All Smiles is the work of former Grandaddy guitarist Jim Fairchild, and with its airy passages and lighthearted songwriting, it could glide right by you if you’re not careful. But one thing is for sure, Fairchild only reaches for what he is sure he can latch onto. For that reason, this effort may only show up as a minor blip on the sonar, but it deserves much more than passivity.
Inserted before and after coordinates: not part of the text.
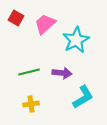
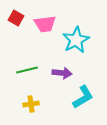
pink trapezoid: rotated 145 degrees counterclockwise
green line: moved 2 px left, 2 px up
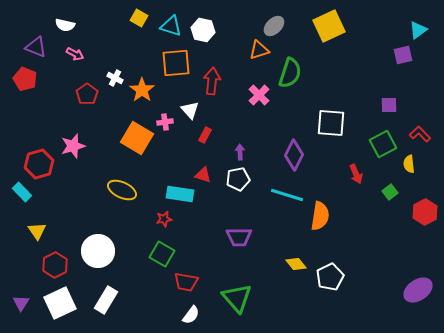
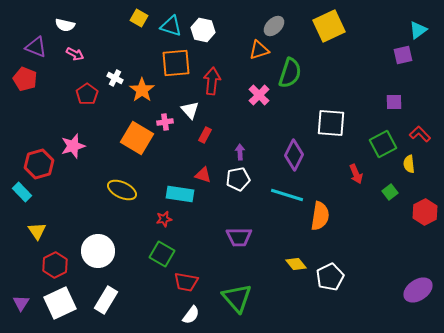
purple square at (389, 105): moved 5 px right, 3 px up
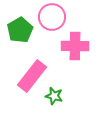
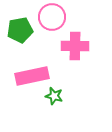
green pentagon: rotated 20 degrees clockwise
pink rectangle: rotated 40 degrees clockwise
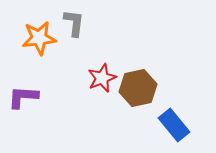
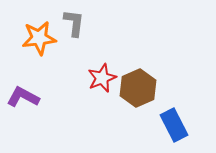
brown hexagon: rotated 12 degrees counterclockwise
purple L-shape: rotated 24 degrees clockwise
blue rectangle: rotated 12 degrees clockwise
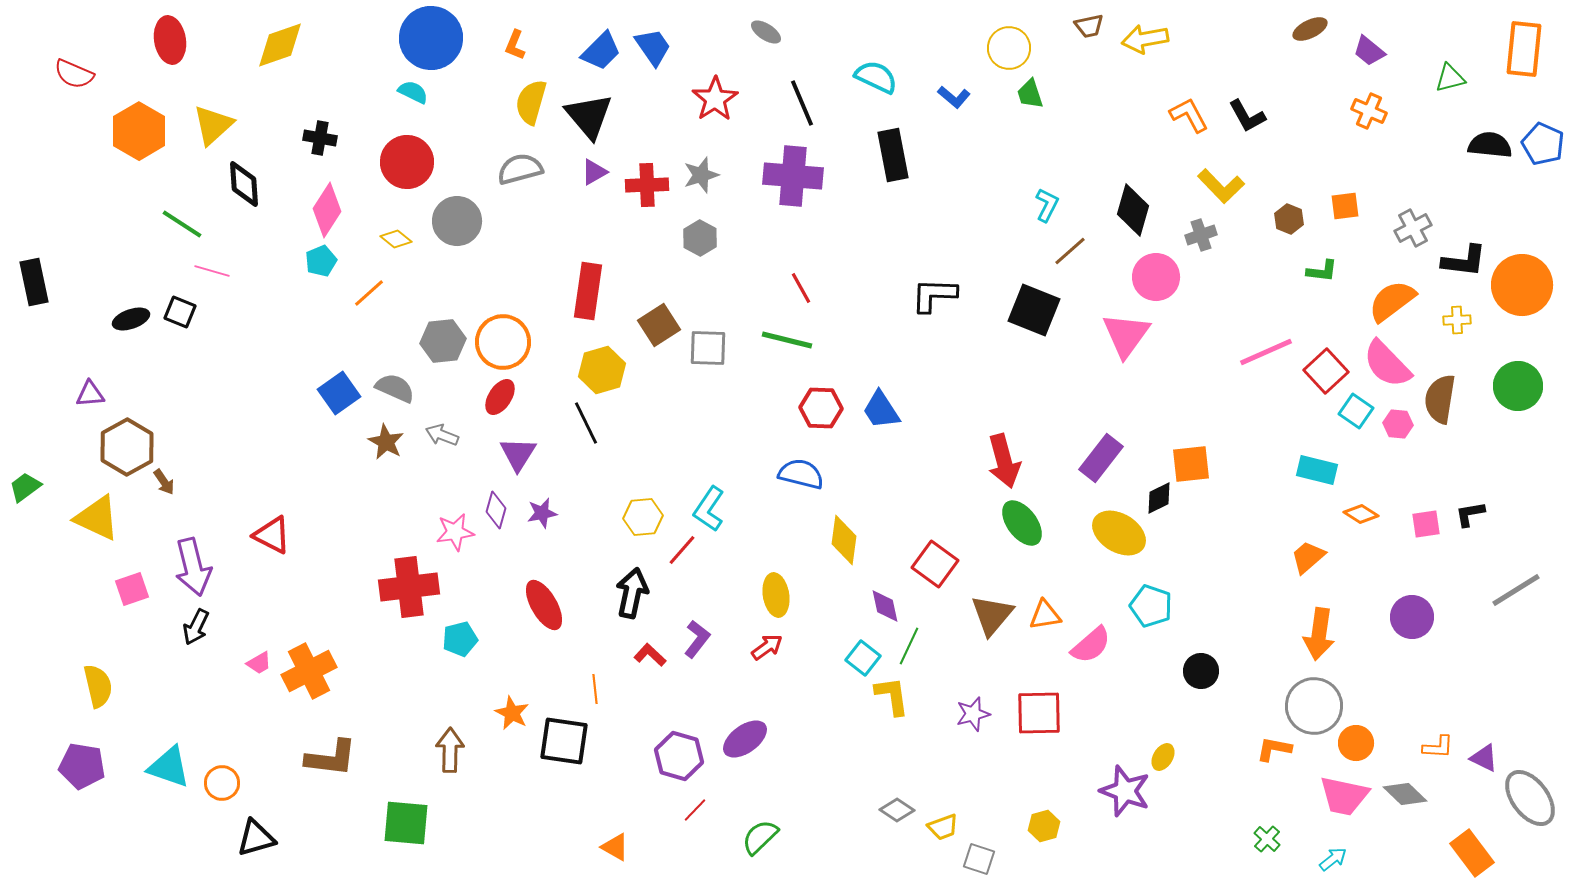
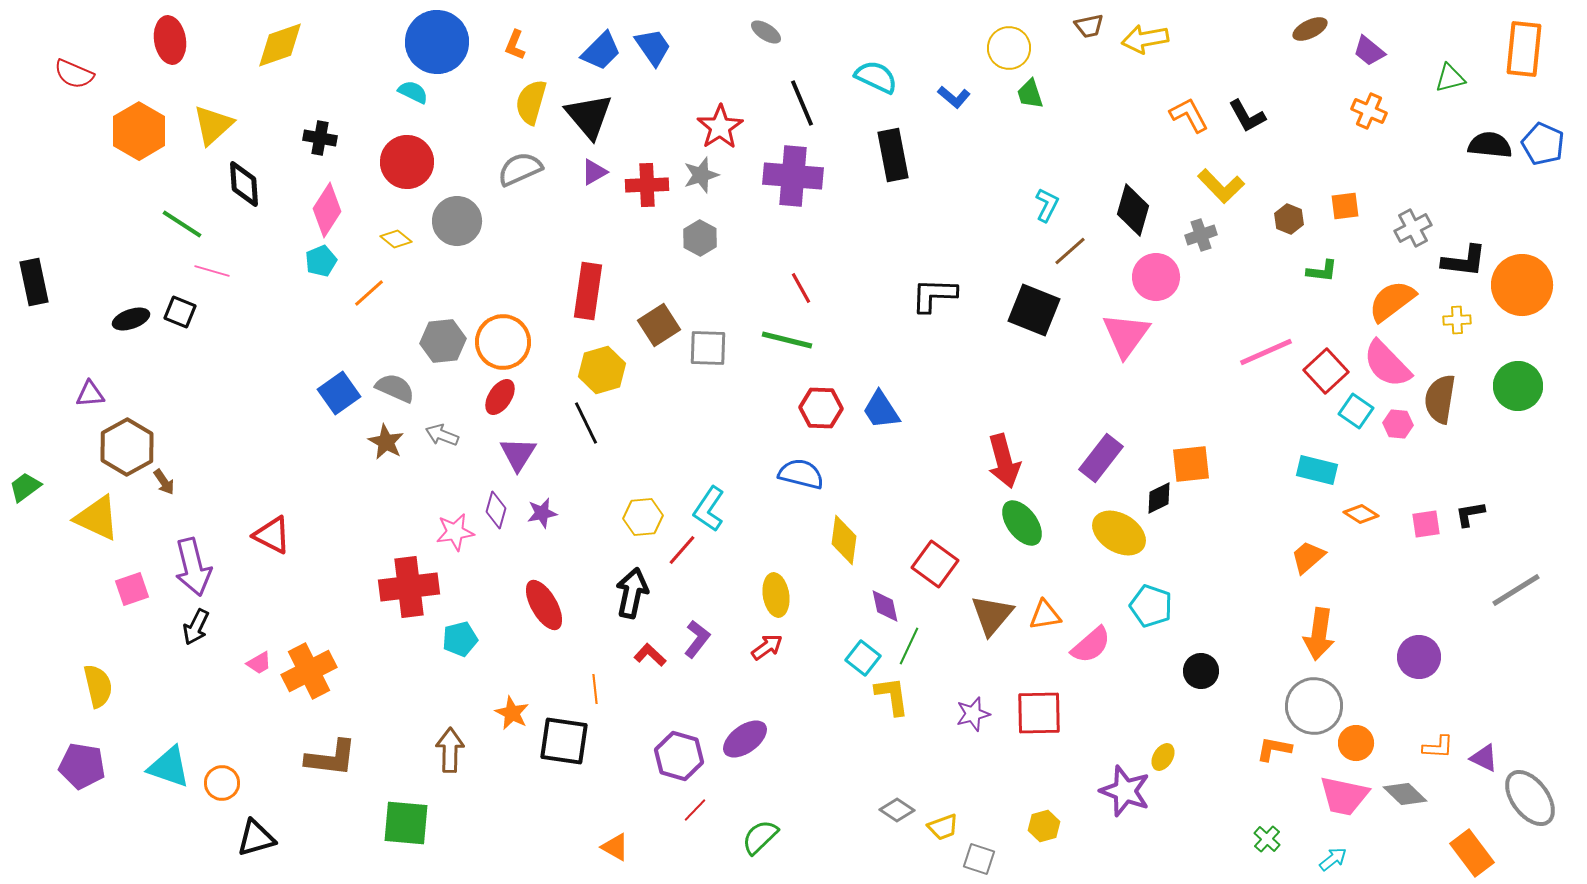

With his solo project, Fairchild proves himself to be an accomplished but laid-back songwriter independently of his former band. It takes a confident artist to let his songs do the walking and talking. These Ten Warnings are quaint little explorations by Fairchild that read more like ten short stories that cohesively come together to create a novel of his experiences. All are simple acoustic or piano-driven melodies that are so deceptively effortless that they swirl around your head like inflated helium globes before floating into the stratosphere. You could reach out and grab the string, but forcing a freewheeling thing like this to stay grounded is doing an injustice to its liberating flight. Fairchild crafts a delicate album that never forces itself or outreaches its own bounds. Call it thrifty, call it fragile, but in this case, less means more.
As important as subtlety can be, it is funny how few artists really appreciate and understand it. For Fairchild, who crafted these songs rather frugally, with contributions from a who’s who of performers (Joe Plummer of Modest Mouse, Janet Weiss of Sleater-Kinney, Danny Seim of Menomena to name a few), this is a songwriter’s album by a natural songwriter. If you are looking for another Grandaddy release you might as well stop because they are no longer together.
Gone is his previous band’s electronic finagling, in place of conciseness and cohesion. Fairchild never let’s an idea dwell too long in the same place, but rather substitutes song brevity which bears repeated listening. As delicate and fragile as this album is, it’s melodious enough to give it two sturdy legs to stand on. Fairchild measured his reach perfectly, and achieved just what he set out to achieve on this one, and the proof is in the restrained confidence.